Extracted entries ▸
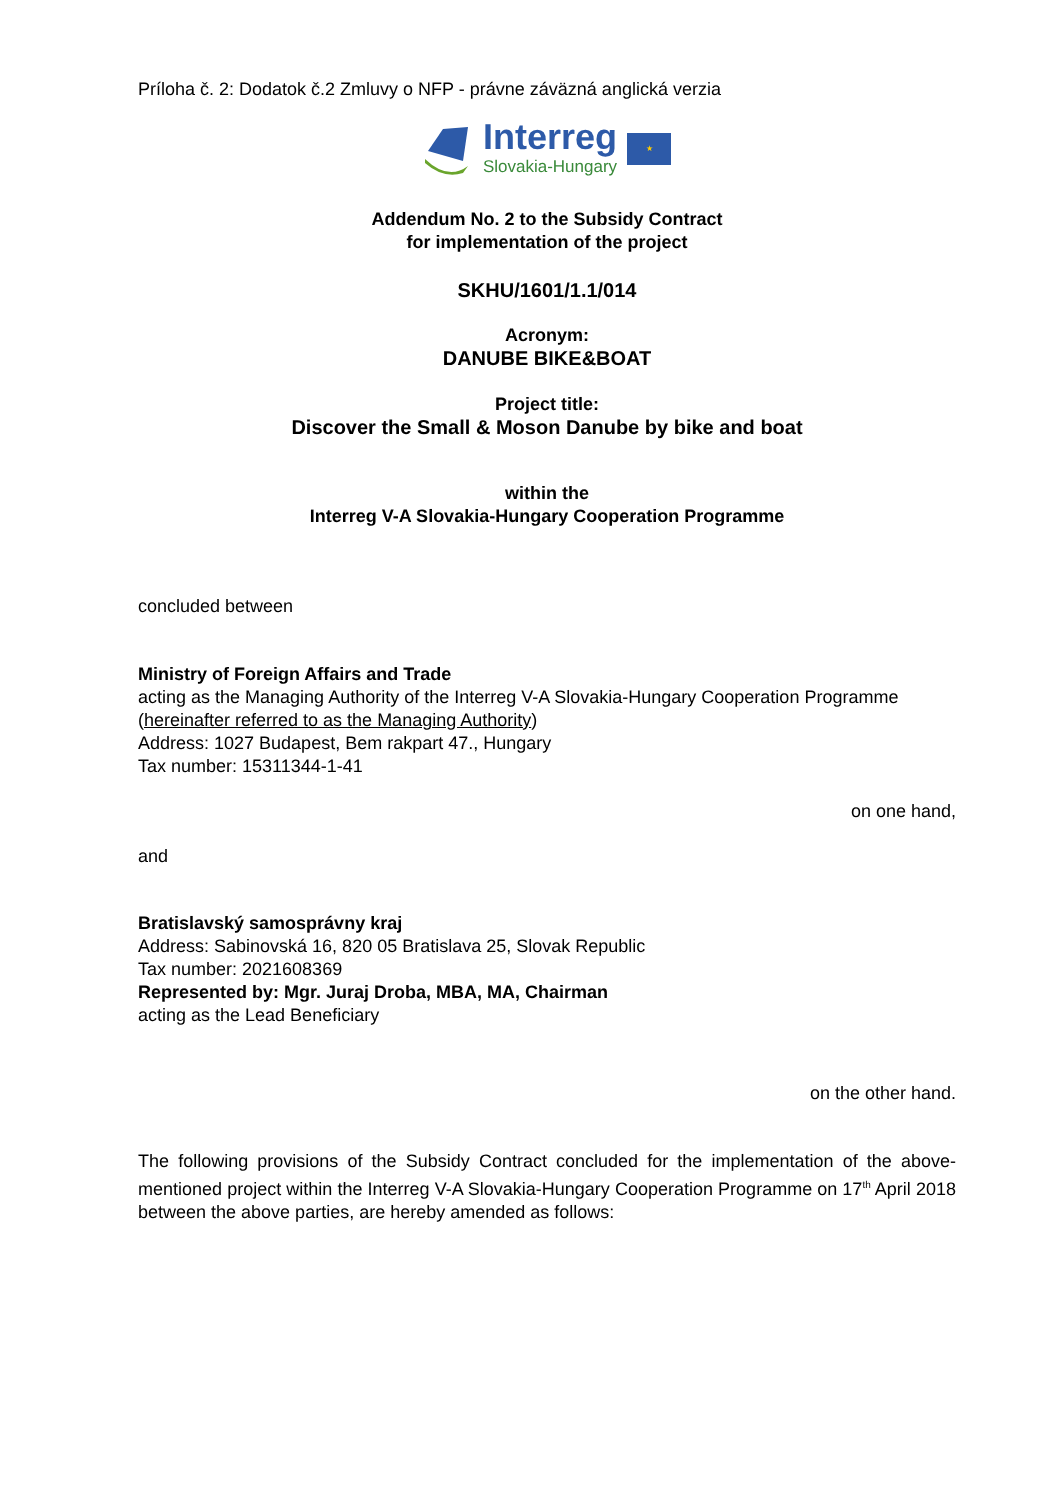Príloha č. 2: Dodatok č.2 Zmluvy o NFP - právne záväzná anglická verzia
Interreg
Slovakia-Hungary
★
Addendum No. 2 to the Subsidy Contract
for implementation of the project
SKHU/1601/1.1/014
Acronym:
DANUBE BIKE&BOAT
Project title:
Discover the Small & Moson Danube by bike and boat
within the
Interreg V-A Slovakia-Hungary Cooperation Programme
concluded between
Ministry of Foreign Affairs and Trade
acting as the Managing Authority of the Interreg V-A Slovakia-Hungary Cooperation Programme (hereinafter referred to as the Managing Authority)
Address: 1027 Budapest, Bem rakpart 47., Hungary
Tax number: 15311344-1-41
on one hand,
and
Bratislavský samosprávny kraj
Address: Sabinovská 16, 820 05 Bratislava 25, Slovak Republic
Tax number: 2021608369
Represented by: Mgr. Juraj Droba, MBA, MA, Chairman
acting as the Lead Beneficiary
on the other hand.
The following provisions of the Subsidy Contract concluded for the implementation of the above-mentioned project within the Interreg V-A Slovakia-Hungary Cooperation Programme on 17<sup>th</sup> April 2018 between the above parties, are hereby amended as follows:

Task description ▸
Wherever the string "between" appears in the data above, report the whole line.

Output below ▸
concluded between
The following provisions of the Subsidy Contract concluded for the implementation of the above-mentioned project within the Interreg V-A Slovakia-Hungary Cooperation Programme on 17<sup>th</sup> April 2018 between the above parties, are hereby amended as follows:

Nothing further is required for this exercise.